There was no doubt that a long, careful operation to exact some justice and a goodly dose of vengeance had just been declared by His Imperial Majesty, Alexander Konstantin Suvarov.
Jon de Castellano would see it done because it was his job, his duty, and the most tangible way he could support one of his oldest friends.
On his way out of the small, unassuming office, once again grown very quiet and with lights dimmed, Jon paused.
"Sir, you know she graduated fifth in her class."
"I knew that. I read the results."
"I understand you told her not to be noticed if she wanted to have a career in the Navy under her pseudonym."
"I may have said something to that effect. Your point?"

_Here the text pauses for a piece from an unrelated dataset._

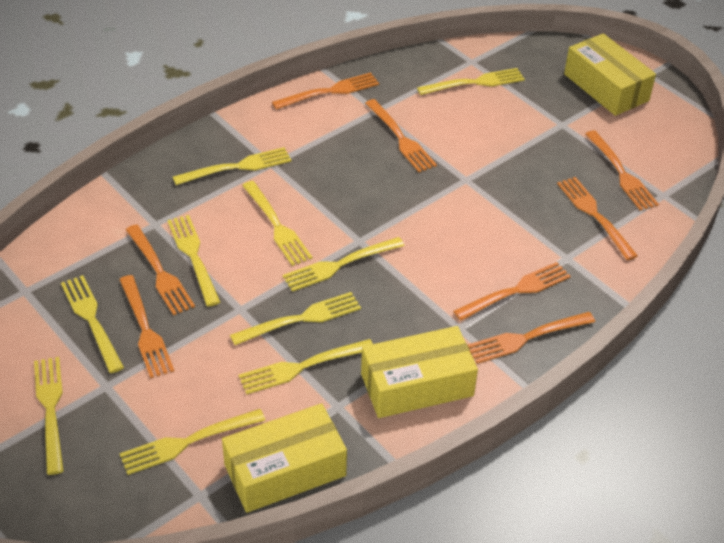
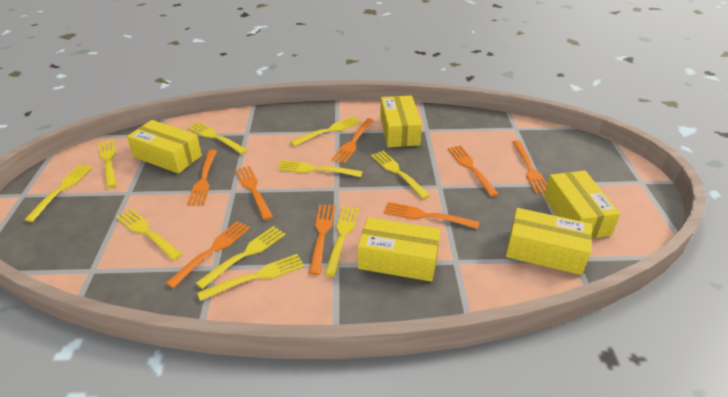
yellow box: [222,403,347,513] [361,326,478,418] [564,33,656,116] = 3 -> [127,120,202,174] [358,217,441,282] [380,95,422,147] [506,208,592,275] [544,171,620,239] = 5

"If she'd been the top cadet or even in the top 3, she'd be celebrated, feted, and photographed endlessly, offered standing and various awards and plaques. She knew that. She also knew that the 4th student would get some attention as a 'near miss'. 5th, on the other hand, pretty much doesn't exist."
"Are you saying she planned to be fifth?"
"I reviewed her assignments. She actually left segments of her assignments and exams blank. She did not make intentional errors; I don't think she could convince herself to perform beneath her abilities and show dishonestly even to preserve her nom de guerre. Instead, she left blank sections of the work, blaming a slow working pace. The work she did do was almost uniformly correct. If she'd done the remaining part, which I believe she voluntarily left incomplete, she'd have been the top cadet, hands down. I just thought you should know." Jon turned to leave.
As he opened the door, a quiet "Thank you" followed him out on the first steps of his trip to Charon Drift Sector Command.